START Given records

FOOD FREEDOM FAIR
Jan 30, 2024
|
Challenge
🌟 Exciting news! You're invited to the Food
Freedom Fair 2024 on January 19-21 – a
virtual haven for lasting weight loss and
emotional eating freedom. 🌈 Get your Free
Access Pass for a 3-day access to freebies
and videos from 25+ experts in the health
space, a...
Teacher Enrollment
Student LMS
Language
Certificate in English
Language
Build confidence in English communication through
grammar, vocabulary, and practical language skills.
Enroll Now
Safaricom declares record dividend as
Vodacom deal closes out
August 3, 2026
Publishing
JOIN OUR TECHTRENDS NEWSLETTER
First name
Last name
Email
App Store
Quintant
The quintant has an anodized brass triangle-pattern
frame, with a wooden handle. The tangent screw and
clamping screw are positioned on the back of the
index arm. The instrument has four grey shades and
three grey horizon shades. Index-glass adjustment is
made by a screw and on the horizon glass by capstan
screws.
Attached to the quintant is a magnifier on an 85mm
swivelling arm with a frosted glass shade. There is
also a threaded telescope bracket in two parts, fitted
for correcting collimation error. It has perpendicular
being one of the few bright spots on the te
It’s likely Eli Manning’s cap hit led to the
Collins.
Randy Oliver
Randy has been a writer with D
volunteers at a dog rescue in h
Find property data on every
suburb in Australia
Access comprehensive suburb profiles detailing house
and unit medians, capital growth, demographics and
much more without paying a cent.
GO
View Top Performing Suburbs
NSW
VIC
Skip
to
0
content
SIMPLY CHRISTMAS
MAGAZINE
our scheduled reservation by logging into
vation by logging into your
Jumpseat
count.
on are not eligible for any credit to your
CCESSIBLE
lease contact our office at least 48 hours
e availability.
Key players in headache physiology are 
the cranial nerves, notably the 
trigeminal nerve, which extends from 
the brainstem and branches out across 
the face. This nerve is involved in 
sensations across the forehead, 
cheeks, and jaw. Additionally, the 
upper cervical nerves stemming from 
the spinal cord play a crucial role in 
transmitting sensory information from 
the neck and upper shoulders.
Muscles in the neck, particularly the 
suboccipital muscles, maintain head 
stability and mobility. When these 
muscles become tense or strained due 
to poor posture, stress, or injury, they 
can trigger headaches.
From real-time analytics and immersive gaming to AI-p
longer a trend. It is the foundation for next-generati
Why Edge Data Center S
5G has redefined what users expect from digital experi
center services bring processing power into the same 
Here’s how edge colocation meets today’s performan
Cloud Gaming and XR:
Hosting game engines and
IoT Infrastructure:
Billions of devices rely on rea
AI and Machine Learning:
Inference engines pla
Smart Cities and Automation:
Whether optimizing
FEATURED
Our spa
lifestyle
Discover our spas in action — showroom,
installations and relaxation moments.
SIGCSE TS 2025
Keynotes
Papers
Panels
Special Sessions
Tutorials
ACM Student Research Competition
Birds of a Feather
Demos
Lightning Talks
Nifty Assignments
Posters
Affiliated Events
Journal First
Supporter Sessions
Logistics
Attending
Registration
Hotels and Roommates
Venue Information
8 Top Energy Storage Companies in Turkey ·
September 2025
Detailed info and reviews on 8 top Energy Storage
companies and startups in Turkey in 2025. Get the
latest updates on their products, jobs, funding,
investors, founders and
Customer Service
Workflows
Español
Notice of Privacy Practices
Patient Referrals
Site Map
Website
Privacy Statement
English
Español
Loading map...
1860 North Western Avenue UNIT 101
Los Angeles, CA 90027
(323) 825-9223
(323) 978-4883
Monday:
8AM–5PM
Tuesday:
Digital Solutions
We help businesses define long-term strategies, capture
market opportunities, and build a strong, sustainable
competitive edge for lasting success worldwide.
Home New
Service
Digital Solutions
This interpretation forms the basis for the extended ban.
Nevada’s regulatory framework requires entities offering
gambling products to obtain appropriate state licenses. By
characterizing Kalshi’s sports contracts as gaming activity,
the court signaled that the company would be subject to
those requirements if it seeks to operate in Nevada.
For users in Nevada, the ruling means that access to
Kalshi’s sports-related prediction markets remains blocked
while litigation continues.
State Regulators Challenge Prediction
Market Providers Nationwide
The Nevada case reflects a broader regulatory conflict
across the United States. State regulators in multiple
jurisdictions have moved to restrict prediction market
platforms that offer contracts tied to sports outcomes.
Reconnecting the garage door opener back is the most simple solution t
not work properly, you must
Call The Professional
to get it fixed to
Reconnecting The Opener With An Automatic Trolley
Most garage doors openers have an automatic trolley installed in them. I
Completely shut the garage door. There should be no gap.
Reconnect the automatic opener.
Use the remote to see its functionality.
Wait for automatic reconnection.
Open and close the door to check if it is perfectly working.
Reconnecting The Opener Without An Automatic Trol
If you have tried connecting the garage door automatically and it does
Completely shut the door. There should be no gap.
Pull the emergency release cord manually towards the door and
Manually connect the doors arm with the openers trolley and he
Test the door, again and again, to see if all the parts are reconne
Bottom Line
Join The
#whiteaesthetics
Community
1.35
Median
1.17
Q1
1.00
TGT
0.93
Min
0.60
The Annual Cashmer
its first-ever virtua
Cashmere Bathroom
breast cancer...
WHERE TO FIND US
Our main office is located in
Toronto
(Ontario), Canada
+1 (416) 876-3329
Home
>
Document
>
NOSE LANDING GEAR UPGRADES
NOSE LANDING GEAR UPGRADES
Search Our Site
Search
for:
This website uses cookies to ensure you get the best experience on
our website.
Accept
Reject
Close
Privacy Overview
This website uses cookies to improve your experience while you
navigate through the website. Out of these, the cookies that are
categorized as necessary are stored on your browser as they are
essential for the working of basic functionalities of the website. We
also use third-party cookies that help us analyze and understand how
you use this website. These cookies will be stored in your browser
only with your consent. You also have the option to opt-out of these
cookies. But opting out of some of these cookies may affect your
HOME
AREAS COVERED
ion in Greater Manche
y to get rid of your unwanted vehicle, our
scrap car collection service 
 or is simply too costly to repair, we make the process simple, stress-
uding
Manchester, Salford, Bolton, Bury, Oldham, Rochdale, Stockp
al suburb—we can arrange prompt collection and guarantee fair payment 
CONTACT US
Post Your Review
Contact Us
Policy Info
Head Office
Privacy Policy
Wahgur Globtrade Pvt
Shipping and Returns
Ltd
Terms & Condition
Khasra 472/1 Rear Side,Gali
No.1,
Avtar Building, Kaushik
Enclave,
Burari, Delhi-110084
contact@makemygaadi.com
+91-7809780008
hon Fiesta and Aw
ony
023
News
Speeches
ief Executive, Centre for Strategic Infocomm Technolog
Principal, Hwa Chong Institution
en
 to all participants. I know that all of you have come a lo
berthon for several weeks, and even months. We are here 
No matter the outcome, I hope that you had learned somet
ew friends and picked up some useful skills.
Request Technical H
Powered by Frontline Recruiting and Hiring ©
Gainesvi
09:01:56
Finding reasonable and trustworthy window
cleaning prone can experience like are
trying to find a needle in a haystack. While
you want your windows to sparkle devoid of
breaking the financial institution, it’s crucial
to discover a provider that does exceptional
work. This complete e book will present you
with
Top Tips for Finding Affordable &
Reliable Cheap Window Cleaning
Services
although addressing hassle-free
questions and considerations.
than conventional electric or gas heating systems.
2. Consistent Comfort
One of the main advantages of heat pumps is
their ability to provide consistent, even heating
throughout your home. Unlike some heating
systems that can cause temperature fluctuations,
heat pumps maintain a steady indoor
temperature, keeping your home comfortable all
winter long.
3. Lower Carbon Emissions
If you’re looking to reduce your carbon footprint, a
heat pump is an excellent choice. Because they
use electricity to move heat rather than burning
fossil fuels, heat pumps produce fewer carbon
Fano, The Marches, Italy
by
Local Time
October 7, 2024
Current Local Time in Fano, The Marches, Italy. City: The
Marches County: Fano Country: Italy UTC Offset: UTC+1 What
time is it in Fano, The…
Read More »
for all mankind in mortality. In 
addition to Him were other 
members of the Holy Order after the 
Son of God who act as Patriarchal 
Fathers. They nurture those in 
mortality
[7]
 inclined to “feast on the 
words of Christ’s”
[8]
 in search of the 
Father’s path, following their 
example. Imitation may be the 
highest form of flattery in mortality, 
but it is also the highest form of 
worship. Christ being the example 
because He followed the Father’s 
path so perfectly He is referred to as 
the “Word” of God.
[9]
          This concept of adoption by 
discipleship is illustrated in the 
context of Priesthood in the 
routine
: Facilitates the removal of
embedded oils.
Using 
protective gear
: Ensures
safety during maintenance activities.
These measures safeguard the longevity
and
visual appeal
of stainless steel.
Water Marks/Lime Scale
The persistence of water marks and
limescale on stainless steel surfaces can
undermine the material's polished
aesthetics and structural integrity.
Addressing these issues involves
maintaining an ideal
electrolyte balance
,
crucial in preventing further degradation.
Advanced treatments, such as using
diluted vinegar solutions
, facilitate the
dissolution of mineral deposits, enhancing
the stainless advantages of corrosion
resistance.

END Given records

> [Exercise directions]: Reproduce the records word for word, starting at their first line and ending with the line that contains "Teacher Enrollment", including both of those lines.

> [Result of the task]:
FOOD FREEDOM FAIR
Jan 30, 2024
|
Challenge
🌟 Exciting news! You're invited to the Food
Freedom Fair 2024 on January 19-21 – a
virtual haven for lasting weight loss and
emotional eating freedom. 🌈 Get your Free
Access Pass for a 3-day access to freebies
and videos from 25+ experts in the health
space, a...
Teacher Enrollment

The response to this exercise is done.